When I meet Roy on a video call on a balmy August afternoon, it's the first thing we talk about. As she writes towards the end of the book, the late writer, and Roy's close friend, John Berger, never made a distinction between her fiction and nonfiction. "To pit one against the other, fact versus fantasy, is absurd," she says. "As (the Italian filmmaker Federico) Fellini said, fiction is truth. Everything I write is a search for the form and language for this truth."

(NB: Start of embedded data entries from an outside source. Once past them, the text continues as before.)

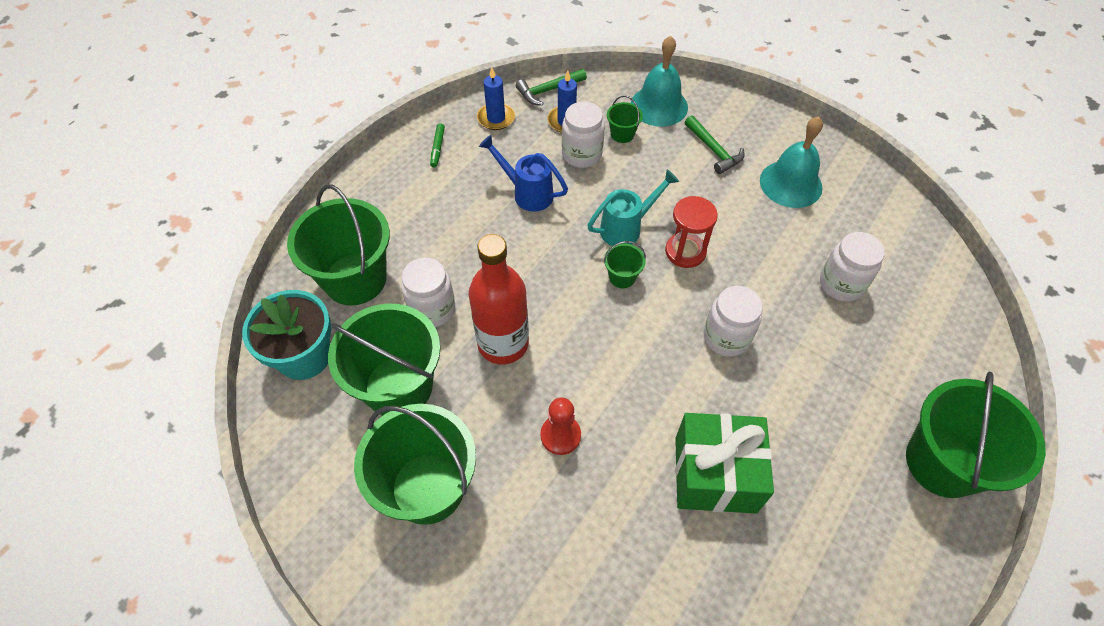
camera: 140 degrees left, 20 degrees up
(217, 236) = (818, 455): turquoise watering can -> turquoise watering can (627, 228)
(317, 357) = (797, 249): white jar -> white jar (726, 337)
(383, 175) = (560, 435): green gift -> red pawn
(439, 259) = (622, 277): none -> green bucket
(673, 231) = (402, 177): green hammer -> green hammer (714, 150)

In Mother Mary, Roy has to repeatedly reckon with the force behind this statement as the lines get blurred, often in unexpectedly hurtful ways. After Mary Roy read a passage in The God of Small Things (where the twins, Esthappen and Rahel, remember their parents fighting, pushing them from one to the other, saying, "You take them, I don't want them"), she asked her daughter, "Who told you this?" When Roy said it was fiction, she retorted that it wasn't—then she turned to the wall and fell silent.
"There are things that I thought were fiction but turned out to be subconscious memories," Roy, who is now in her mid-60s, tells me. "I am not even conscious of burying my pain." In a sense, writing this book has been an exercise in trying to answer the questions that bother us all: Who are we? Where do we come from? What are our memories?
"I'm not someone who kept diaries or wrote down my thoughts—except once, after meeting my (estranged) father (Rajib 'Micky' Roy) for the first time as an adult," she says. "What I really trusted, as I wrote this book, were feelings."